Coronavirus v. Flu

by James Wallace Harris, Tuesday, February 18, 2020

Warning: The calculation of percentages was done by me and could be wrong. The other figures come from the CDC and WHO.

My friend Anne asked me to give her some statistics on the coronavirus that would help her understand it in relation to the flu. I have taken my numbers from the CDC but did my own percentage calculations. Please let me know if my math is wrong. Here is my simplified table of their statistics for the annual flu seasons in the United States. The percentage of people dying is in relation to those getting sick.

Annual flu statistics

I found the statistics for the coronavirus from the World Health Organization.

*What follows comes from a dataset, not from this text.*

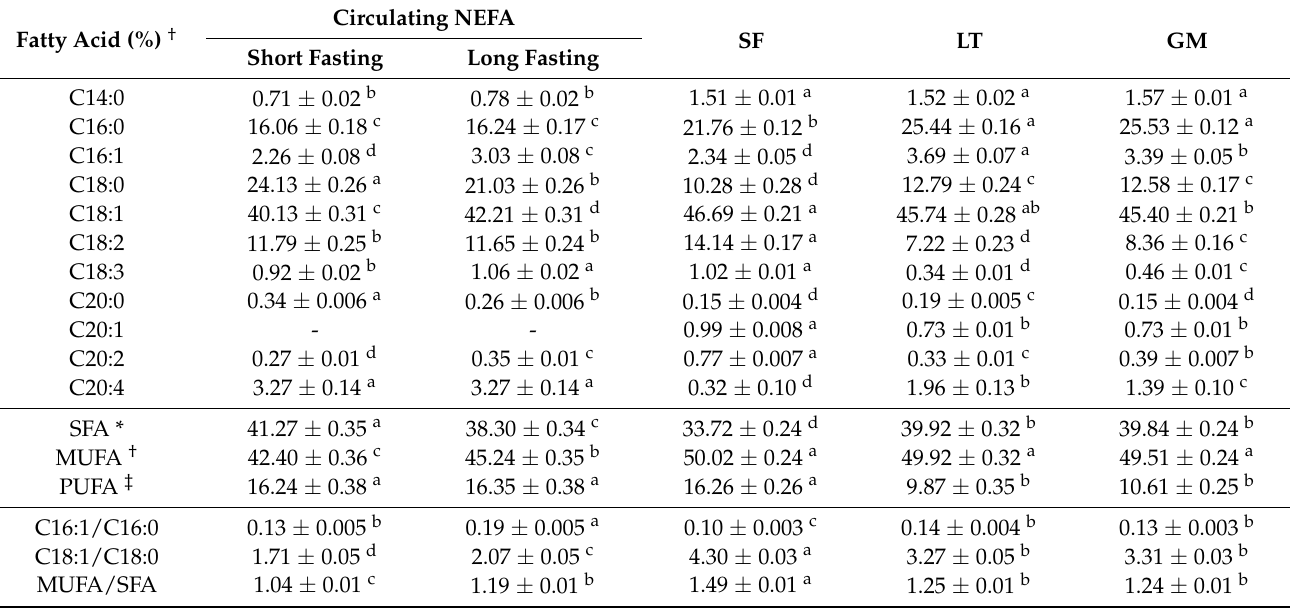
Table 2. Circulating NEFA after 12-h (short) and 24-h (long) fasting and fatty acid composition of tissues.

As of February 17, 2020, there have been 71,429 confirmed cases with 1,772 deaths, which is the death rate of 2.48%. (Someone, check my calculations, that seems very high.) It would mean if the 2017-2018 flu season that infected 45,000,000 people had been the coronavirus, 1,116,000 people would have died, as compared to the 61,000 from regular influenza.

However, people don’t have any natural immunity to the coronavirus, and as of yet, there have been no vaccines created. If it hit America a good deal more than 45,000,000 might become infected. Supposedly 675,000 Americans died in the 1918 Spanish flu pandemic that killed 20-50 million people worldwide. But then the global population was only 1.8 billion as opposed to our 7, which suggests the coronavirus could be much less deadly than the Spanish flu. On the other hand, medical science wasn’t as advanced in 1918.

Let’s hope the Chinese can control the coronavirus. This could be very bad.